Churning and Unauthorized Trading
Stock fraud and securities litigators at Mark Anchor Albert and Associates can both prosecute and defend against churning and unauthorized trading claims, no matter how difficult your case may seem.
A stockbroker “churns” his or her client’s brokerage account when he or she exercises control over the trading and engages in an excessive number of transactions in order to generate commissions. (See, e.g., Costello v. Oppenheimer & Co., Inc. (7th Cir. 1983) 711 F.2d 1361. To prevail on a churning claim, the customer must prove three elements: (1) control of the account by the broker; (2)trading activity that is excessive in light of the customer’s investment objectives; and (3) that the broker acted with scienter, i.e., intent to defraud or reckless disregard of the customer’s interests. Craighead v. E.F. Hutton & Co. (6thCir. 1990) 899 F.2d 485, 489.
An unauthorized trade occurs when a stock broker or agent executed a trade of a security or other investment product without the client’s approval.
Churning claims are unsuccessful when the customer retains control over the trading activity in his or her account. If a broker has a discretionary account, the broker has express control over trading in the account by written agreement, whereby the client has granted to the broker discretion to make trades without obtaining pre-approval from the client on an ongoing basis. The vast majority of accounts, however, are non-discretionary.
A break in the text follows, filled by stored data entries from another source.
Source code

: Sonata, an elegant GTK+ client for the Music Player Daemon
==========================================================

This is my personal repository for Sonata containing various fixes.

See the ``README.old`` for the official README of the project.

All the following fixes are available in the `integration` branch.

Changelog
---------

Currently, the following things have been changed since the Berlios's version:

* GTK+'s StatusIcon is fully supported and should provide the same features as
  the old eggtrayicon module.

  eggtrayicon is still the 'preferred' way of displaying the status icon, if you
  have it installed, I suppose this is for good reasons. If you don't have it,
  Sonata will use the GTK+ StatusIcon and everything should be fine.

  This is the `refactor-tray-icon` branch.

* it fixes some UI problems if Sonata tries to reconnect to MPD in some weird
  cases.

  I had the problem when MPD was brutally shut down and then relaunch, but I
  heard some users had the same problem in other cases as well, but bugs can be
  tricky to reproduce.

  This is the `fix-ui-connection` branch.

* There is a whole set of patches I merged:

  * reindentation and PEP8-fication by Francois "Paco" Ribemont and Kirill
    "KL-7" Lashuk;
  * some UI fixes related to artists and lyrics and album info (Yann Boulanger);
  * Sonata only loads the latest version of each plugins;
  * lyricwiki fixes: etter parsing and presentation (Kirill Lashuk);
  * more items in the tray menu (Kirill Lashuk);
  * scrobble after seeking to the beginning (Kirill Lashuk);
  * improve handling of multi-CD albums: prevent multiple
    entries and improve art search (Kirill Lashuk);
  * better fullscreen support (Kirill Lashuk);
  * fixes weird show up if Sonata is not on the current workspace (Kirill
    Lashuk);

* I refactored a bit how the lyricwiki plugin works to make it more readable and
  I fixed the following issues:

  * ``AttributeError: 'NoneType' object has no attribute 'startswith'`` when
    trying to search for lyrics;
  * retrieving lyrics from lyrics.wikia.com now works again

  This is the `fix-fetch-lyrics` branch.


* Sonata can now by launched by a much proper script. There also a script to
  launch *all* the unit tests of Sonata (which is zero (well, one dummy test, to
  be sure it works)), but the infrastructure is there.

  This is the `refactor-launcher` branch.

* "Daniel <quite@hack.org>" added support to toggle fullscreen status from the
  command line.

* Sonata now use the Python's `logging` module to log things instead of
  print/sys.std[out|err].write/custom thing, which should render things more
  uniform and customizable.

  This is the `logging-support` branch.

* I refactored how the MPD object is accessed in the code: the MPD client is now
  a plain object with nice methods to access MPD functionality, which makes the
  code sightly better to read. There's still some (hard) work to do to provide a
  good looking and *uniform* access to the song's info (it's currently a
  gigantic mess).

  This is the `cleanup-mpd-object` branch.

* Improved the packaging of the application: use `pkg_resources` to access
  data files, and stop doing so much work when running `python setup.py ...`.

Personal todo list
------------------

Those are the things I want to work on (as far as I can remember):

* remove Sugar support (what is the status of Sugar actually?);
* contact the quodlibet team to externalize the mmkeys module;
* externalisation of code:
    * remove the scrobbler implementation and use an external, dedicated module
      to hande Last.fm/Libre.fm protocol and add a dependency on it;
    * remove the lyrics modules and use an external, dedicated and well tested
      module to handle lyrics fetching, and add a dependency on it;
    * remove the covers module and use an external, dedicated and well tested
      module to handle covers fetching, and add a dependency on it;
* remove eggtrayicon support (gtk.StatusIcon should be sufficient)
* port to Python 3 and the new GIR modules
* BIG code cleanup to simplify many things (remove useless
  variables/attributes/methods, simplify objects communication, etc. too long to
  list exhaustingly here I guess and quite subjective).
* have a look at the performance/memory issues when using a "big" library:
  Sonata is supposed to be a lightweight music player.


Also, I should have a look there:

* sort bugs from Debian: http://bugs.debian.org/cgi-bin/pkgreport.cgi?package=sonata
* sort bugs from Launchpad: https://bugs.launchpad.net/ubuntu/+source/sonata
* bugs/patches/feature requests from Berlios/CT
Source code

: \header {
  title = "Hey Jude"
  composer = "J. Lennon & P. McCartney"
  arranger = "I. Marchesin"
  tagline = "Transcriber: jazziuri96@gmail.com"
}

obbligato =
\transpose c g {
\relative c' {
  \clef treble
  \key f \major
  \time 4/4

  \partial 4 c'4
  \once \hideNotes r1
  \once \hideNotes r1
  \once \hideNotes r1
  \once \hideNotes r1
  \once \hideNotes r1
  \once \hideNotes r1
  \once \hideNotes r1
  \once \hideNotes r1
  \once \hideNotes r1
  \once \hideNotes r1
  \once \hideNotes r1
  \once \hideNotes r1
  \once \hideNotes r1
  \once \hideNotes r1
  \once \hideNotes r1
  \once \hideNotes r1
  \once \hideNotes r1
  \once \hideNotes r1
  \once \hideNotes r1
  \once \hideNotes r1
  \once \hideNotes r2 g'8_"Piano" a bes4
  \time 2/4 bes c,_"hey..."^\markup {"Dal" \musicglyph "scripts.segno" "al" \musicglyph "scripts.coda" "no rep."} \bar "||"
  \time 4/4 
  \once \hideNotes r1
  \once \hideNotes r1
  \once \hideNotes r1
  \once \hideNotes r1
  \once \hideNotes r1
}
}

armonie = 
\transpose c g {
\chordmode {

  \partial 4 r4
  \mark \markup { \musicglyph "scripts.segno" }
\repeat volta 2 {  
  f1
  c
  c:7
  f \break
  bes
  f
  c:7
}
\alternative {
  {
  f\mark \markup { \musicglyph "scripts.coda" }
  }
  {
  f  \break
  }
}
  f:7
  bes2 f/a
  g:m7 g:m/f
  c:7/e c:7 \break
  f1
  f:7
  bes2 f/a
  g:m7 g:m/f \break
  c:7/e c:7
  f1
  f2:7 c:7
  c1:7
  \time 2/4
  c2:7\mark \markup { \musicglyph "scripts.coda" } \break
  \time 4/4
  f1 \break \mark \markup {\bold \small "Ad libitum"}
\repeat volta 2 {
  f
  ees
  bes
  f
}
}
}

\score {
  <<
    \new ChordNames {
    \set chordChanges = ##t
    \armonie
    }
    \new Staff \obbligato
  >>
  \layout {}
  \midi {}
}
Even in non-discretionary accounts, however, a broker, agent or other financial representative may have implied or de facto control over an account. Cf. Hotmar v. Lowell H. Listrom & Co. (10th Cir. 1987) 808 F.2d 1384 [no control by the broker where evidence showed customer owned several businesses and rental property, spoke with broker almost daily, knew how to use broker’s computer, and occasionally rejected broker’s recommendations].) Implied or de facto control usually turns on the level and extent of the customer’s financial sophistication. “The touchstone is whether or not the customer has sufficient intelligence and understanding to evaluate the broker’s recommendations and to reject one when he thinks it unsuitable ....” Follansbee v. Davis, Skaggs & Co. (9th Cir. 1982) 681 F.2d 673, 677. A customer retains control of his or her account if he or she has sufficient financial acumen to determine his own best interests and he acquiesces in the broker’s management. Carras v. Burns (4th Cir. 1975) 516 F.2d 251, 258.
Factors that applicable case law have deemed relevant to a customer’s relative sophistication and control of his or her non-discretionary account include: (a) the customer’s age; (b) the customer’s education; (c) the customer’s business experience; (d) the customer’s prior investment experience; (e) the customer’s investment knowledge; (f) the amount of customer/broker communications; and (g) the extent to which the customer initiated trades (i.e., placed unsolicited orders). See Leib v. Merrill Lynch etc. (E.D. Mich. 1978) 461 F. Supp. 951, 956.
Churning cases often involve family members and friends.